### Exercise text

This operation is the first “in 33 years”, according to Cyrus Ngo’o, general manager of the autonomous port of Douala. “The port, the Wouri River is full of a hundred wrecks and we have decided to start with the most dangerous. The first twenty-five wrecks that impede the operation of the port are those that constitute this phase of the project,“ said Mr. Ngo’o.
Fear of pollution
Most of the boats whose frames have been abandoned in the port of Douala are over half a century old and are feared to contain asbestos.
“The majority of these boats are over 50 years old. However, nearly 20 years ago, the construction of boats with asbestos was stopped. Asbestos that has become toxic to humans,” worried Mr. Georges Menye, the project manager.
This contract for the withdrawal of abandoned boats was awarded to an Italian company, Bonifacio, for a sum of 4.7 billion CFA francs (just over 7 million euros).
Work to remove the first 25 wrecks will take eight months.

### Exercise instructions
1. List every span of time mentioned in the Douala port wreck text.
2. Continue the Douala port wreck text from where it stops.
The items that come after this text have no connection to it.

### Records shown
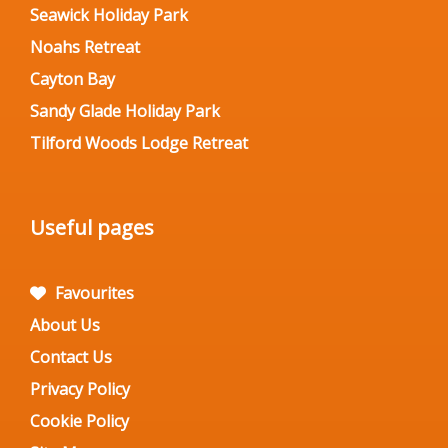
Seawick Holiday Park
Noahs Retreat
Cayton Bay
Sandy Glade Holiday Park
Tilford Woods Lodge Retreat
Useful pages
Favourites
About Us
Contact Us
Privacy Policy
Cookie Policy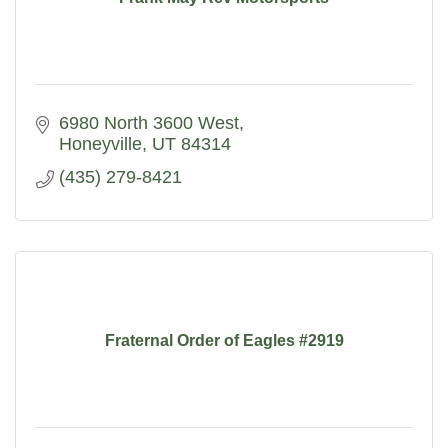
6980 North 3600 West
Honeyville
UT
84314
(435) 279-8421
Fraternal Order of Eagles #2919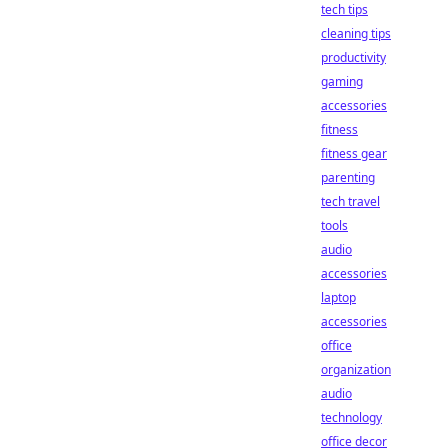
tech tips
cleaning tips
productivity
gaming
accessories
fitness
fitness gear
parenting
tech travel
tools
audio
accessories
laptop
accessories
office
organization
audio
technology
office decor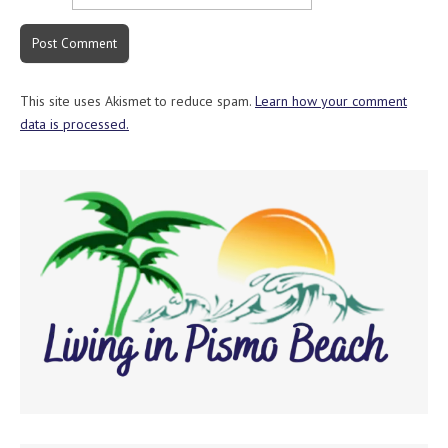
This site uses Akismet to reduce spam.
Learn how your comment
data is processed.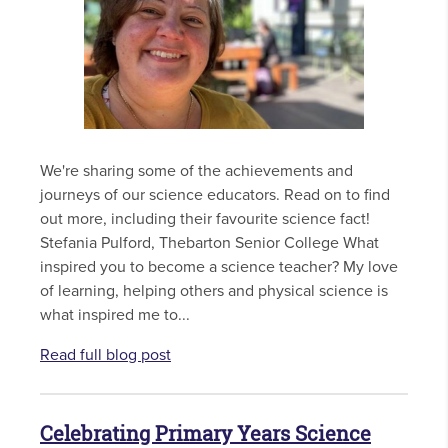
We're sharing some of the achievements and
journeys of our science educators. Read on to find
out more, including their favourite science fact!
Stefania Pulford, Thebarton Senior College What
inspired you to become a science teacher? My love
of learning, helping others and physical science is
what inspired me to...
Read full blog post
Celebrating Primary Years Science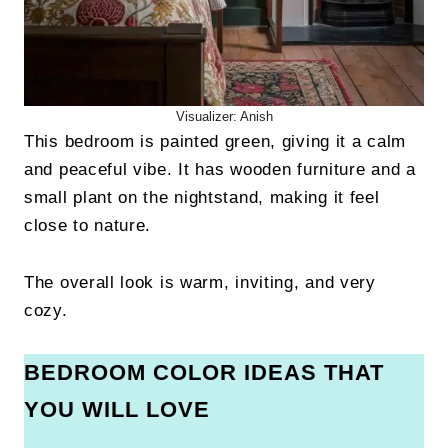
Visualizer: Anish
This bedroom is painted green, giving it a calm
and peaceful vibe. It has wooden furniture and a
small plant on the nightstand, making it feel
close to nature.
The overall look is warm, inviting, and very
cozy.
BEDROOM COLOR IDEAS THAT
YOU WILL LOVE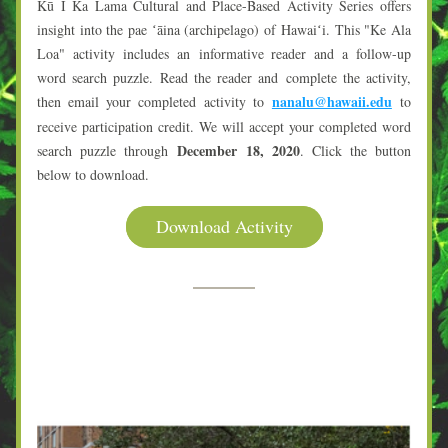
Kū I Ka Lama Cultural and Place-Based Activity Series offers 
insight into the pae ʻāina (archipelago) of Hawaiʻi. This "Ke Ala 
Loa" activity includes an informative reader and a follow-up 
word search puzzle. Read the reader and complete the activity, 
nanalu@hawaii.edu
then email your completed activity to
to 
receive participation credit. We will accept your completed word 
December 18, 2020
search puzzle through
. Click the button 
below to download.
Download Activity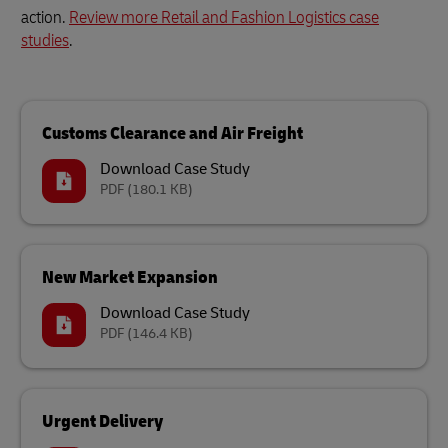
action.
Review more Retail and Fashion Logistics case
studies
.
Customs Clearance and Air Freight
Download Case Study
PDF
(180.1 KB)
New Market Expansion
Download Case Study
PDF
(146.4 KB)
Urgent Delivery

### Solved problems
1.
- 33 years
- over half a century
- over 50 years
- nearly 20 years
- eight months

2.
The main outlet for landlocked Central African countries such as Chad and the Central African Republic, the port of Douala is characterised by its dilapidated infrastructure, congestion, corruption and administrative hassles.
More than 95% of Cameroon’s port traffic passes through Douala.
In February, the French tropical timber trader Rougier designated the “chronic congestion” of the port of Douala as one of the causes of its bankruptcy.
“The bankruptcy of the Rougier group could not be the responsibility of the port of Douala, where the logistics operations of foreign trade are carried out normally”, then reacted Cyrus Ngo’o.